La force de la CLT est également sa faiblesse : ses structures financières de base sont d'origine multinationale, partagées entre la Belgique, le Luxembourg, l'Allemagne et la France. Le principal actionnaire est belge. C'est le groupe bancaire Albert frère, associé à la Compagnie financière Bruxelles-Lambert, qui contrôle, directement et indirectement, 54 p. 100 du capital. La France est représentée par le groupe Havas et par d'autres porteurs, tels que Paribas, Moët-Hennessy (dont les parts lui ont été cédées par Hachette après son acquisition d'Europe 1-Communication), la Compagnie des compteurs Schlumberger, etc. Depuis peu, le capital s'est ouvert à l'Allemagne, via Bertelsmann. Cette situation n'est pas sans poser des problèmes. D'abord, parce que l'extension du groupe peut se heurter aux intérêts contradictoires de ses actionnaires. Ensuite, parce que la CLT n'a pas une assise financière très étendue. Son point fort est constitué sans aucun doute par son savoir-faire, mais aussi par la présence d'Albert Frère, hier passif, aujourd'hui fermement décidé à faire progresser la Compagnie. Celle-ci a d'ailleurs procédé à une augmentation de capital, dans l'optique de la concession de la cinquième chaîne française qu'elle recherche, avec Paribas et le groupe Havas. La CLT a conduit une diversification timide vers l'écrit (Télé Star par exemple), mais a poussé très loin son implication dans l'audiovisuel en se diversifiant en amont (production télé, vidéo, cinéma, câble, télématique) et en aval (distribution et diffusion). La plus grande partie de son volume d'affaires provient de son activité radio (RTL) et de la régie publicitaire qui en découle. L'ambition d'Albert Frère de développer l'activité télévisée de la CLT est réelle : en octobre 1985 naît une structure de réflexion, Média International, qui s'est ouverte à Rupert Murdoch. Ce type de structure laisse présager des associations entre géants qui, inévitablement, excluront les initiatives individuelles.

Une stature internationale

Le plus gros actionnaire français de la CLT, le groupe Havas, représente l'exemple parfait du groupe multimédias. Le premier groupe de publicité français, dont l'État est actionnaire à 50,26 p. 100, sera privatisé, mais non démantelé, ni vendu par « appartements ». Ce qui lui aurait totalement coupé les ailes dans son développement vers l'international.

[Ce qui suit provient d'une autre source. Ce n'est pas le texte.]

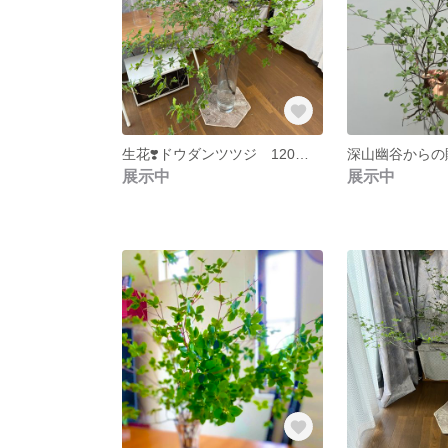
生花❣️ドウダンツツジ 120〜130cm×1本 freshグリーン🍀✨🎁
展示中
展示中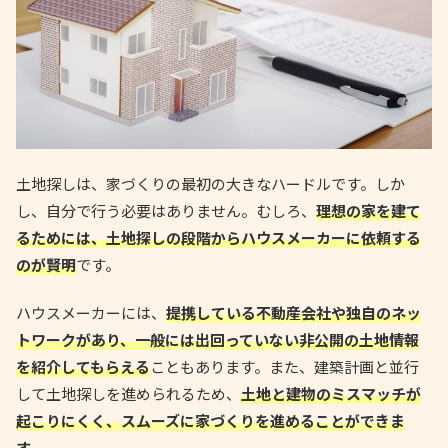
土地探しは、家づくりの最初の大きなハードルです。しか
し、自分で行う必要はありません。むしろ、
理想の家を建て
るためには、土地探しの段階からハウスメーカーに依頼する
のが賢明
です。
ハウスメーカーには、
提携している不動産会社や独自のネッ
トワークがあり、一般には出回っていない非公開の土地情報
を紹介してもらえる
こともあります。また、建築計画と並行
して土地探しを進められるため、
土地と建物のミスマッチが
起こりにくく、スムーズに家づくりを進めることができま
す
。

En effet, Havas intervient dans tous les secteurs de la communication : la publicité d'abord, avec sa filiale à 45 p. 100, Eurocom, premier holding français parmi les agences conseils en publicité, deuxième en Europe et parmi les vingt premières agences aux États-Unis depuis l'alliance entre Havas Conseil et Marsteller, filiale de Young and Rubicam (n° 1 aux États-Unis et n° 2 mondial), ayant donné naissance à HCM et permis la mise en place d'une entité de 500 millions de dollars.

Ainsi donc, Havas intervient à tous les carrefours de la communication : édition (35 p. 100 de la Compagnie européenne de publications), conseil publicitaire, régie (40 p. 100 de la presse écrite en France), télématique, cinéma, affichage (Avenir), audiovisuel (CLT et 25 p. 100 de Canal Plus). Havas a déjà une expérience audiovisuelle avec Canal Plus. Le lancement fut laborieux, les déficits considérables, mais c'est aujourd'hui un succès (près de 1 500 000 abonnés à la fin de 1986, ainsi qu'un bénéfice dépassant les 150 millions de francs). À tel point que le président de la chaîne, André Rousselet, envisage de lancer des « déclinaisons » ciblées de Canal Plus, telles que Canal Plus Junior.

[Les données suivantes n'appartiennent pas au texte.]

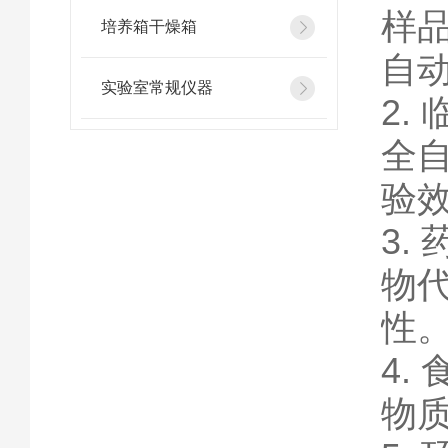
样
培养箱干燥箱
自
实验室常规仪器
2
全
验
3
物
性
4
物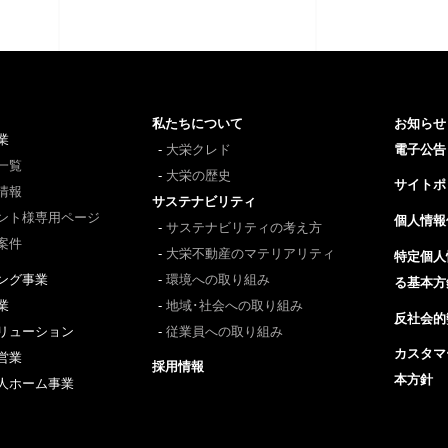
私たちについて
お知らせ
業
大栄クレド
電子公告
一覧
大栄の歴史
サイトポ
情報
サステナビリティ
ント様専用ページ
個人情報
サステナビリティの考え方
案件
大栄不動産のマテリアリティ
特定個人
ング事業
環境への取り組み
る基本方
業
地域･社会への取り組み
反社会的
リューション
従業員への取り組み
カスタマ
営業
採用情報
本方針
人ホーム事業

Autant peut-on être discret au sein du groupe Bertelsmann, ou diplomate du côté de la CLT, autant Silvio Berlusconi semble avoir un besoin maladif de médiatisation et goûter le succès avec arrogance. Il est vrai qu'il s'est développé à l'arraché. Surtout que rien ne le prédisposait, au départ, à l'audiovisuel. Partant de la construction et de l'immobilier, Sue eminenza a conquis le marché de la télévision privée en Italie en cinq ans, profitant du flou juridique de la législation et des difficultés financières de ses concurrents. Ses trois chaînes drainent, depuis, 80 p. 100 de l'audience privée de la télévision. Et il ne lui aura fallu qu'un an pour se déployer en Europe, tout en observant de près l'Amérique du Nord. La stratégie de Silvio Berlusconi est simple : pousser la logique commerciale à son maximum.